Ignoring the pleas of imperialism, the puppet Iraqi government and the quislings of the so-called Iraqi Communist Party and its trade-union affiliate, the Iraqi Federation of Trade Unions (IFTU), and treating with contempt the sham elections just staged by the imperialist occupation, the Iraqi resistance is going about the business of the revolutionary destruction of imperialism with admirable single-mindedness. The proletariat of the imperialist countries is duty bound to give all possible moral, material and political support to the Iraqi resistance. It is our duty to fight against those who are attempting to reconcile the anti-war movement to what amounts, albeit through several intermediary steps, to the needs and requirements of the imperialist bourgeoisie.

In Britain this is being done by the SWP Trotskyites and the CPB revisionists, who are in the leadership of the Stop the War Coalition (StWC), through their support of the imperialist Labour government and party. The revisionist CPB has opened the pages of its paper, the Morning Star, to Iraqi quislings of the type of one Abdullah Mushin, who propagate the wonders of democracy under the occupation regime, which, according to them, is the only road to "representative democracy … stability, peace and prosperity", to "progress, democracy and the rule of law".

In opposition to the opportunists, the proletariat in the imperialist countries is duty bound to associate itself with the armed resistance in Iraq, which is weakening and shaking imperialism, our common enemy, to its very foundations. There is one - and only one - slogan that must permeate the working-class and anti-war movement in the imperialist countries, namely, 'Victory to the Iraqi resistance'. It is our duty to make this the guiding slogan of the anti-war movement, just as we made 'Victory to the NLF' our cry during the Vietnam war in the teeth of opposition by opportunists of the same variety as we face today.

Given the vice-like grip of counter-revolutionary social democracy and its hangers-on and apologists, the Trotskyites and revisionists, in the anti-war movement, this will be no easy task. All this gentry combined to defeat the CPGB-ML's resolution at the 12 February Conference of StWC asking for the adoption of this slogan. The revolutionaries in the anti-war movement must increase their efforts a hundred-fold to expose, oppose and defeat the opportunist leadership of the Stop the War Coalition (StWC), which is sacrificing the struggle against imperialist war and occupation to the interest of ensuring a third electoral victory for the blood-thirsty imperialist Labour Party. All this, of course, in the name, and under the fraudulent guise, of the "cardinal importance of maintaining the unity of the anti-war movement during the election campaign, recognising our multi-party character". Shorn of all euphemism, and translated into simple ordinary language, this merely amounts to unity with the two wings of social democracy - the imperialist Labour government and the labour aristocratic trade-union barons.
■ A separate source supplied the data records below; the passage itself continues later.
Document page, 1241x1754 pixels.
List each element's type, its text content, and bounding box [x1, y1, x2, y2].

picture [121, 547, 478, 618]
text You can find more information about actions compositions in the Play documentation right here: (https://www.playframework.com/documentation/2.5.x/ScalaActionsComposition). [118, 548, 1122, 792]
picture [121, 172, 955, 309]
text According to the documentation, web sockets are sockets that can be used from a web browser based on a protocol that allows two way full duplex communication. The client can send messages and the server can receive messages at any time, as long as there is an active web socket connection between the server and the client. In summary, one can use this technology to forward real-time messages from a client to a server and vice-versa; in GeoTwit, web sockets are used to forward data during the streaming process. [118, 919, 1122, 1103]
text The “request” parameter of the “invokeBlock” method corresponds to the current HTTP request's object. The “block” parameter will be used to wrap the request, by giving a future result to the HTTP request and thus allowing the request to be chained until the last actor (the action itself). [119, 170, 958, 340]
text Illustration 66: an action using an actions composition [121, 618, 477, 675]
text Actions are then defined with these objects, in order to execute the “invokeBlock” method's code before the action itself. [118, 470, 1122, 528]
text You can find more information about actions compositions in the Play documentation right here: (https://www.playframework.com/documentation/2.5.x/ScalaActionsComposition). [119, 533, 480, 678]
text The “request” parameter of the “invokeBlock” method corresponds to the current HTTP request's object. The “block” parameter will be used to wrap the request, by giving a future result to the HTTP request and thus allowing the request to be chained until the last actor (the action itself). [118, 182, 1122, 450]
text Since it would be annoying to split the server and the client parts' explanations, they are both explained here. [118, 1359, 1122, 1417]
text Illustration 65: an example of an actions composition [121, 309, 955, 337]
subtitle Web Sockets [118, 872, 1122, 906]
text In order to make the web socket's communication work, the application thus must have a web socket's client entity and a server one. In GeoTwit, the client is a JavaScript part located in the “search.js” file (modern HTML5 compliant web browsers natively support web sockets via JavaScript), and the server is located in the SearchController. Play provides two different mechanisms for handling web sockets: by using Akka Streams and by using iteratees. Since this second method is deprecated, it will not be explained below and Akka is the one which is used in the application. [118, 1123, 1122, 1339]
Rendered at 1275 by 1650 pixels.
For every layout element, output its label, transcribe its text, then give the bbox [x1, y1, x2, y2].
In other words, the very counter-revolutionary forces who are presently representing British imperialism and waging a predatory war against the people of Afghanistan and Iraq.

Instead of merciless and bold exposure of counter-revolutionary social democracy and its scoundrelly representative, what we get from the leading lights of the StWC is an apology for the representatives of imperialist war, plunder and occupation in the name of unity - a misplaced concept in the concrete situation for reconciling the working class to the bourgeoisie.

The need, at the moment, is to "explain to the masses the inevitability and the necessity of breaking with opportunism", to unmask "the hideousness of national-liberal-labour politics and not to cover them up". (Lenin, Imperialism and the Split in Socialism)

This is the only Marxist-Leninist line to be followed in the labour and anti-war movement. Let the anti-war movement be harnessed to the struggle against imperialism; let it not be turned into an instrument for the propagation and advancement of the interests of the counter-revolutionary imperialist Labour Party.